Censure

Pour une ONG suisse, BSGR constitue un ‘‘cas d’école’’

Le diamantaire Beny Steinmetz a été trompé par son flair en Guinée. Soupçonné de corruption dans ce pays d’Afrique de l’Ouest, il est également mis sous pression en Suisse, d’où est dirigé son groupe

Le premier président démocratiquement élu qu’ait connu la Guinée, Alpha Condé, a initié en 2011 un examen des contrats miniers signés avant son investiture. C’est ce processus, exemplaire par sa transparence, qui a permis de découvrir le «casse du siècle»: profitant des dernières heures de vie du dictateur Lansana Conté, Beny Steinmetz Group (BSG) a obtenu en 2008 la concession des blocs 1 et 2 du gisement de fer de la mine de Simandou, le plus grand non-exploité au monde. Contre un investissement de 165 millions de dollars, BSG a revendu dix-huit mois plus tard 51% de ses parts au brésilien Vale pour 2,5 milliards de dollars!

Début 2013, une enquête pénale a été ouverte aux Etats-Unis. Alors que le FBI a mis la main sur des documents et des témoignages accablants, Beny Steinmetz nie toujours les accusations de corruption et accuse le président guinéen Alpha Condé de mener une «campagne de désinformation» contre lui.

L’enquête progresse

Fin août, des perquisitions ont été menées à Genève et en France voisine, sur commission rogatoire de la Guinée, dans les locaux de BSG et au domicile de ses principaux protagonistes. Parqué à Cointrin, le jet privé de Beny Steinmetz a également été visité par la police. Le 18 octobre, le milliardaire israélien a été auditionné par la justice genevoise. Une procédure judiciaire genevoise a été ouverte pour « corruption d’argent public étranger ». L’enquête est pour l’instant dirigée contre « X… ».

BSG: une structure tentaculaire

Plutôt que d’enquêter sur l’affaire de corruption en Guinée, très bien documentée, la DB s’est focalisée sur BSG et sa structure d’une rare complexité. Elle a tenté de reconstitué l’organigramme du groupe. Conclusion? Même si les sièges de BSG se situent entre les iles vierges britanniques, Guernsey, le Luxembourg, les Pays-Bas et d’autres juridictions réputées pour leur fiscalité accommodante et les facilités qu’elles offrent pour dissimuler ayants droits économiques et activités, le groupe est en réalité dirigé depuis Genève.

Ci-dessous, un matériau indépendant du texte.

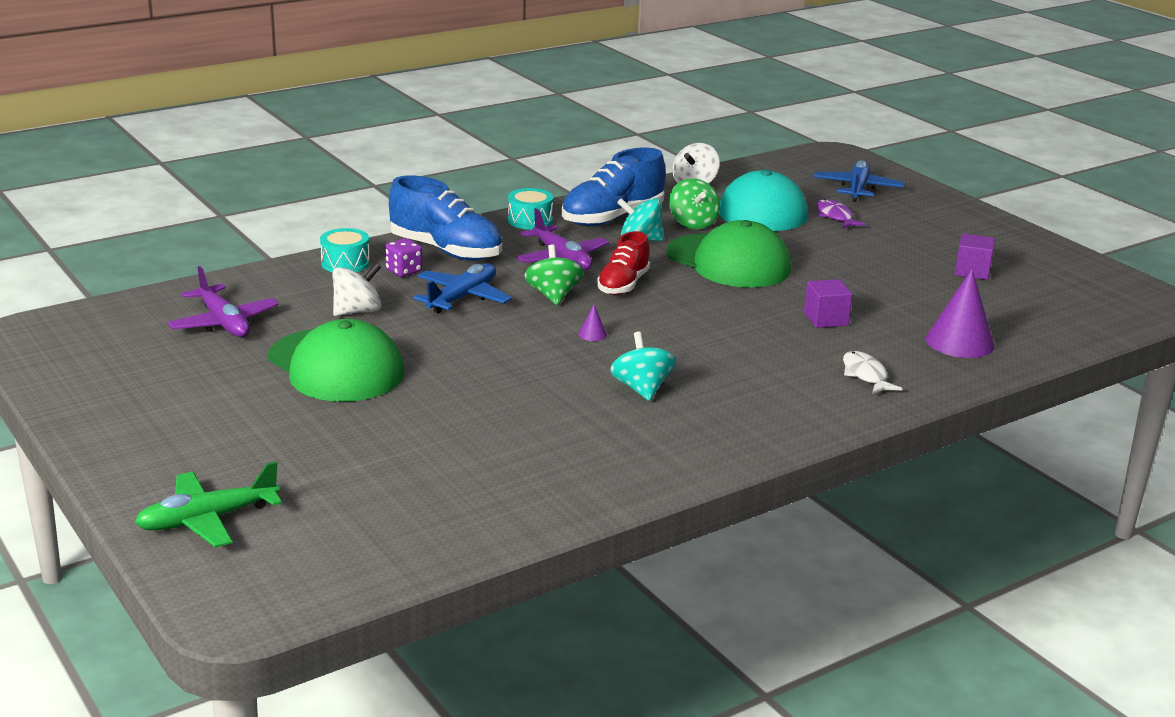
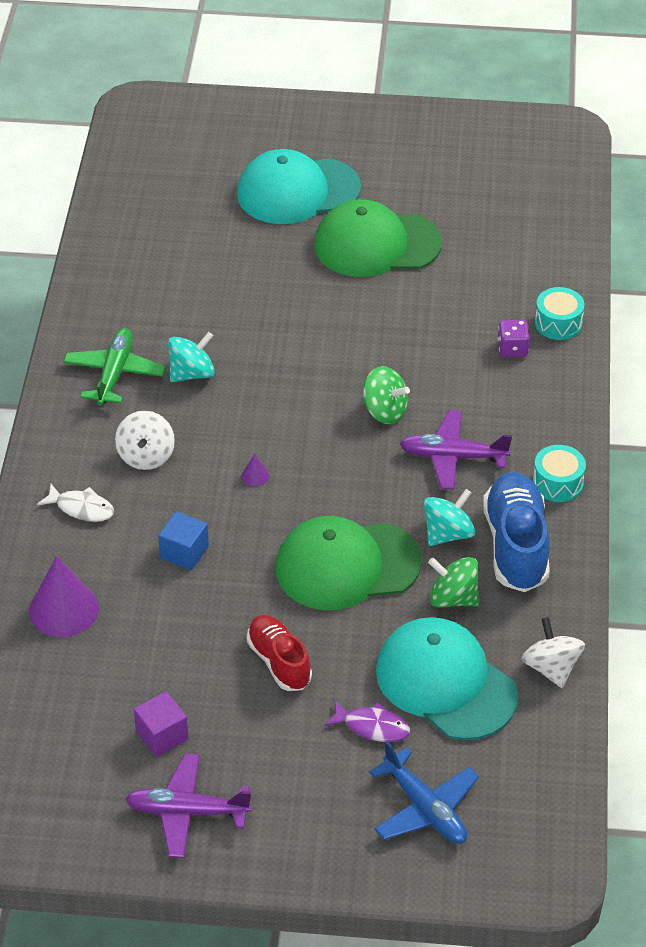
camera: 130 degrees right, 20 degrees up
green plane [134,461,282,547] -> green plane moved to [63,328,166,405]
purple plane [167,266,279,337] -> purple plane moved to [125,753,252,858]
white spinning top [332,263,382,316] -> white spinning top moved to [115,411,175,470]
blue shoe [389,175,502,261] -> none
blue plane [413,263,512,314] -> none
purple cone [578,305,607,341] -> purple cone moved to [242,454,269,486]
red shoe [597,231,650,295] -> red shoe moved to [247,615,312,691]
turquoise spinning top [610,332,676,401] -> turquoise spinning top turned 60 degrees counterclockwise [168,332,215,382]
purple cube [804,279,852,328] -> blue cube [158,511,209,570]
none -> turquoise cap [237,149,361,224]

Les personnes-clés résident toutes au bout du lac, côté français ou côté suisse. A Genève, Paul Protopapas, le responsable des finances de l’ensemble du groupe, dirige Onyx Financial Advisors, une antenne de BSG qui constitue en fait son véritable centre de décision. Il partage cette fonction avec Sandra Merloni-Horemans, fidèle administratrice à la tête également d’une demi-douzaine d’entités liées au groupe, de Conakry à Guernesey et de Genève à Amsterdam. C’est également au bout du lac que l’on trouve l’un des administrateurs de la Fondation Balda, ultime véhicule de redistribution des profits au service de la famille Steinmetz. Il s’agit de l’avocat genevois Marc Bonnant, ami du milliardaire. Enfin, c’est bien depuis la Cité de Calvin, où il réside depuis 2005, que Beny Steinmetz administre BSG.

Pour davantage de transparence

Le cas BSG constitue un «cas d’école». Il montre pourquoi la transparence doit s’appliquer aux firmes actives dans le domaine des matières premières et souligne une fois de plus la nécessité pour la Suisse de suivre le mouvement international, déjà effectif aux Etats-Unis et dans l’Union européenne, obligeant les entreprises à publier leurs paiements aux gouvernements (licences, concessions, impôts, etc.).

Par ailleurs, la structure de BSG et le cas guinéen montrent comment le recours abusif aux paradis fiscaux facilite la dissimulation d’activités illégales, en particulier la corruption dans les Etats fragiles, ainsi que l’évasion fiscale au détriment de ces derniers. Pour mettre un terme à ces pratiques, les propriétaires et les ayants droits économiques des firmes doivent être publiés dans les registres du commerce suisses.

Source : La Déclaration de Berne

PS : La Déclaration de Berne est une association créée en 1968. Elle regroupe des citoyennes et des citoyens décidés à agir en Suisse pour un monde plus juste. Elle interpelle les décideurs politiques et économiques suisses sur les inégalités dans le monde et les blocages qui empêchent le développement des populations pauvres de la planète.